The MoleRats Advanced Persistent Threat (APT) group has launched a new threatening campaign within their usual in the Middle East and North Africa. More specifically, the targets observed to be attacked in this operation are high-ranking political figures and government officials in Egypt, the Palestinian Territories, Turkey, and the UAE. MoleRats also are adhering to their pattern of exploiting significant regional events as lures for their phishing emails. What caught the attention of infosec researchers is the deployment of two new backdoor tools, one of each they named the SharpStage Backdoor.

The SharpStage Backdoor is a potent backdoor threat written in .NET that shows signs of still being under active development. So far, researchers have uncovered three distinct iterations of the threatening tool, with the latest out possessing the capabilities of executing arbitrary commands, harvesting sensitive data, taking screenshots, and exfiltrating all of the gathered information. To ensure that the malware initiates only on the appropriate targets, the MoleRat hackers implemented a measure that checks if the infected computer has Arabic installed and terminates its execution if the check returns a negative result.

The SharpStage Backdoor has been observed to download additional threatening payloads onto the compromised computer, including the Quasar RAT remote-access framework. Although Quasar RAT is a legitimate Windows tool when viewed in a vacuum, it cannot be denied that multiple cybercriminals gangs have already incorporated it as part of their operations. After all, Quasar RAT allows them to initiate keylogging, data harvest, eavesdropping and other threatening processes easily.
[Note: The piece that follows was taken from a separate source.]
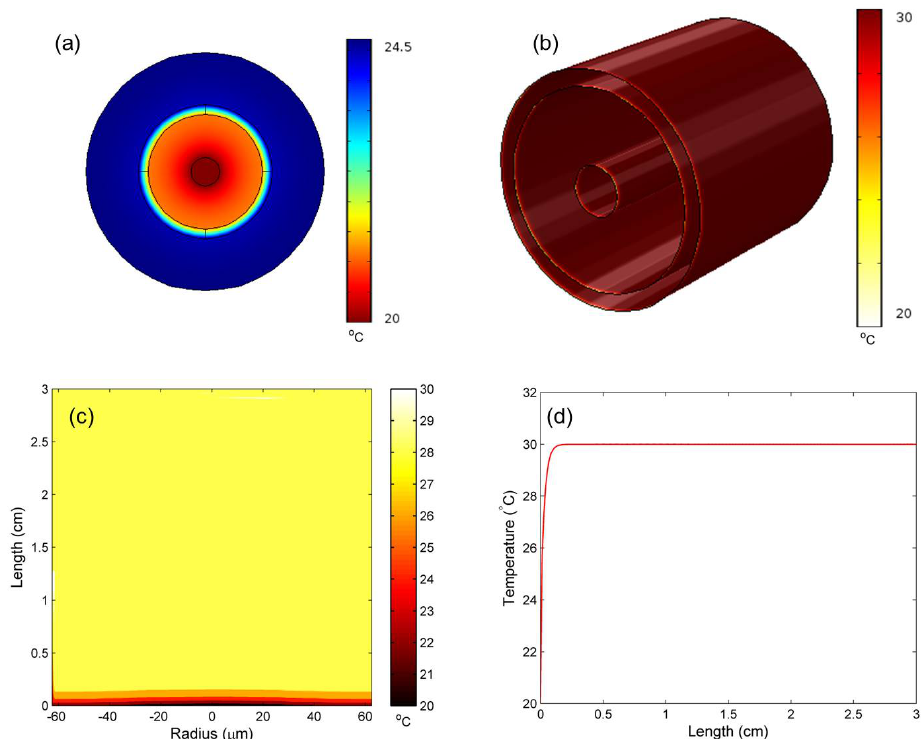
Figure 4. Typical steady-state results for the steady state of an MOF with a water channel radius of 10 µ m, with an external temperature of 30 ◦ C and an input velocity of 0.01 ms − 1 , with each label showing the ( a ) front fiber end surface temperature distribution; ( b ) 3D temperature distribution of the entire geometry; ( c ) cross-sectional temperature distribution and ( d ) temperature of the water channel vs. the length of the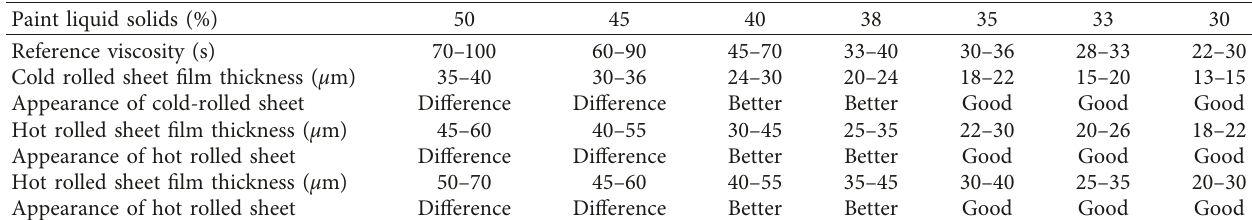
Table 1: Effect of paint liquid solid content on paint film appearance and film thickness (25 ° C).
MoleRats APT also has adapted quickly to the growing trend among hackers that sees such threat actors using legitimate social media platforms and cloud services as part of their malware Command-and-Control (C2, C&C) structures or data-exfiltration routines. The SharpStage Backdoor, in particular, downloads and exfiltrates data by taking advantage of a Dropbox client API that can communicate with Dropbox through a token.